A exploração de petróleo tem desempenhado um papel importante na economia russa desde o século XIX, com implicações em sua política doméstica e externa desde então. Ainda no início daquele século, o reconhecimento da importância estratégica do petróleo pelas autoridades czaristas fez com que o Império Russo empreendesse esforços militares para obter controle da região de Baku (atual capital do Azerbaijão), então sob o domínio do Império Otomano. Em 1898, a Rússia já era a principal produtora mundial em razão do petróleo produzido em Baku, posição que manteve até 1902 (GÖKAY, 1999). De 1890 a 1900, a produção triplicou na região, sendo o Império Russo responsável por mais de 40% da produção mundial no começo do século XX, o que atraiu o interesse de investidores estrangeiros para a região, encabeçados pela família Nobel, seguida pela Rothschild e, mais tarde, por empresas britânicas (BAHGAT, 2011).

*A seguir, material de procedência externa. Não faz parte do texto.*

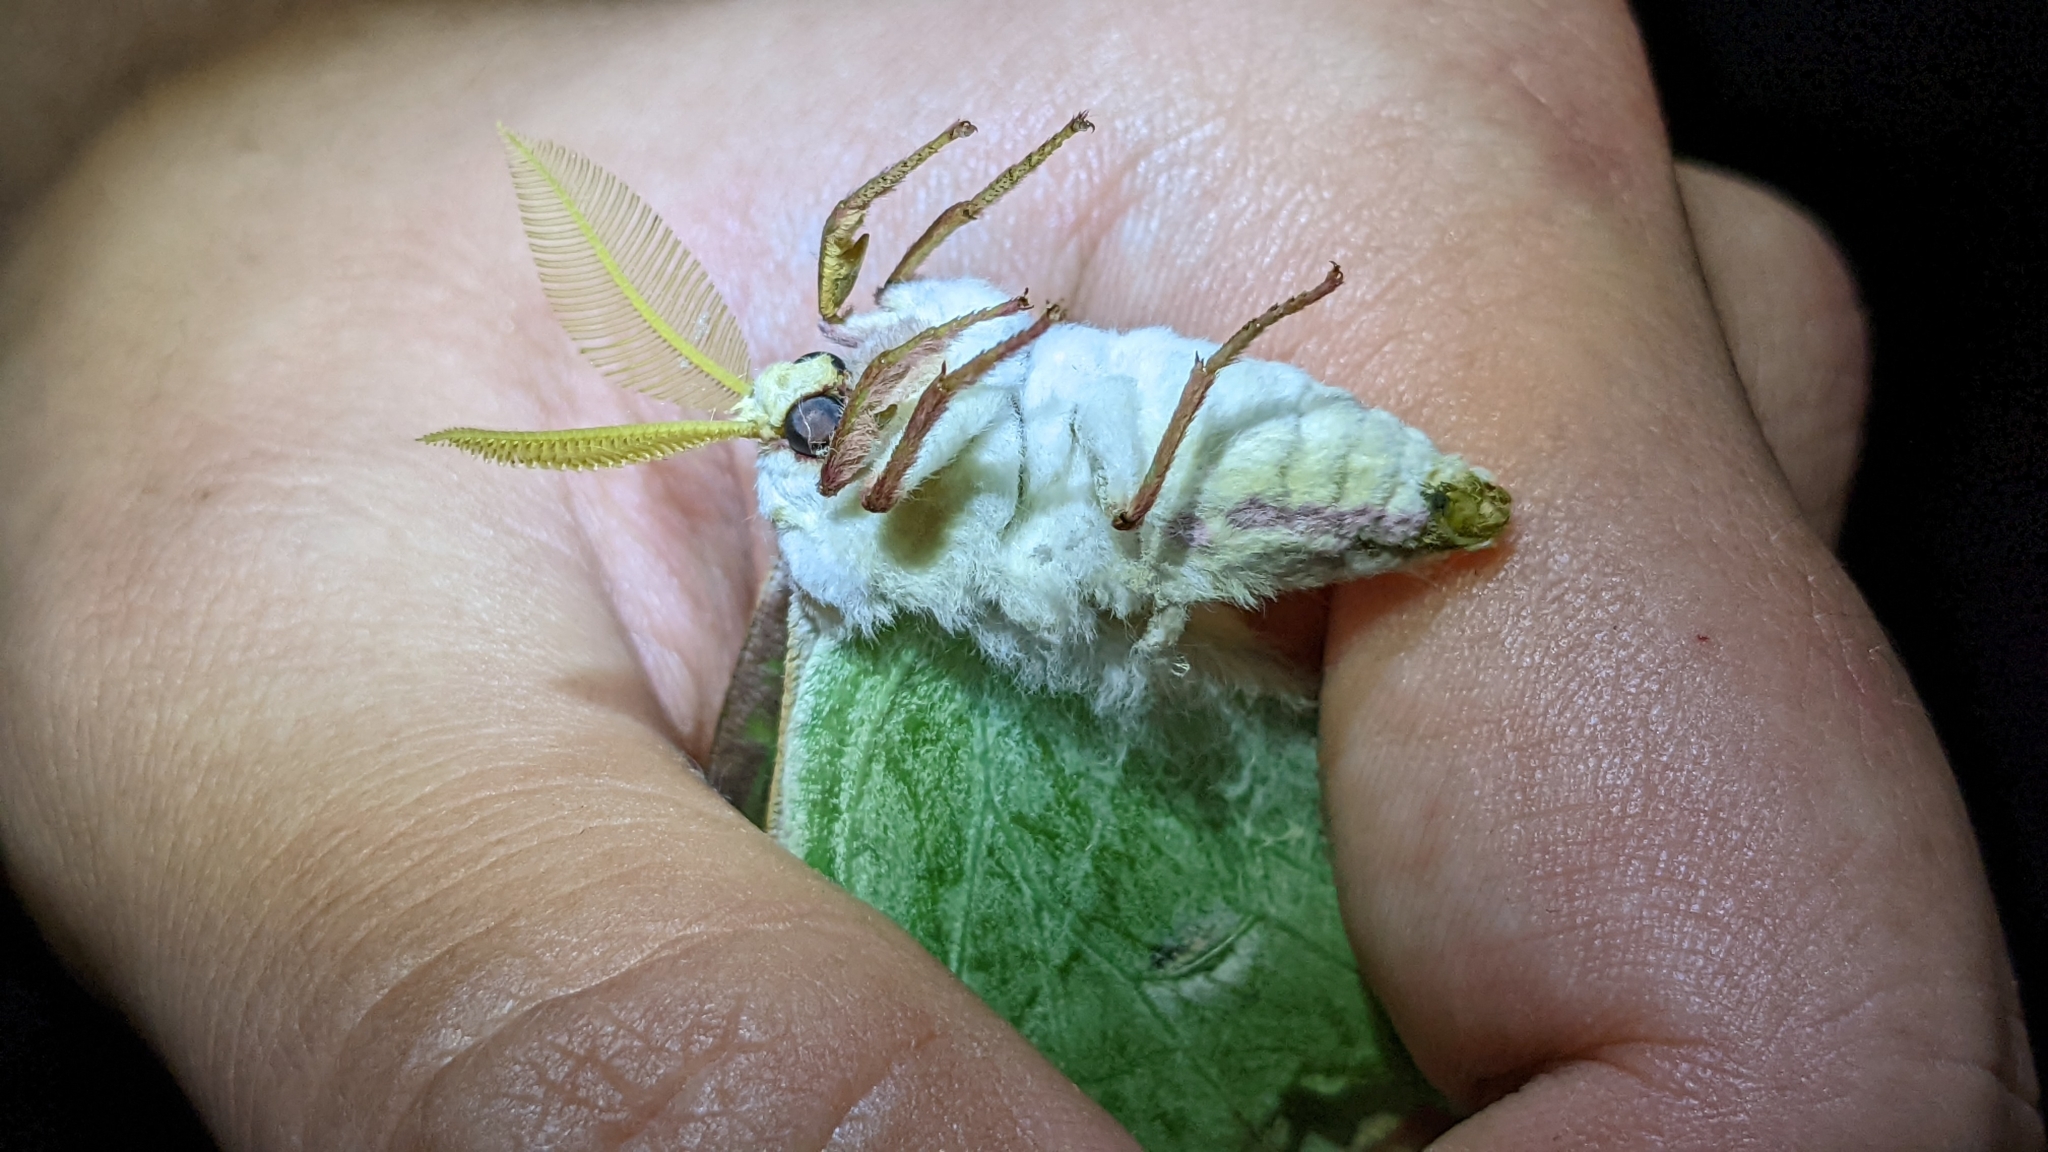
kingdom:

Durante a Guerra Civil Russa (1918-1921), lideranças comunistas (formadas principalmente por descendentes russos e armênios) passaram a apoiar o movimento revolucionário. Paralelamente, lideranças nacionalistas locais declararam a independência do Azerbaijão, assinando acordos com petroleiras ocidentais. No entanto, o território foi recuperado pelo Exército Vermelho e incorporado à União Soviética em 1922, que pôs fim a todos os contratos firmados pelo governo nacionalista do Azerbaijão com as petroleiras do Ocidente (GÖKAY, 1999).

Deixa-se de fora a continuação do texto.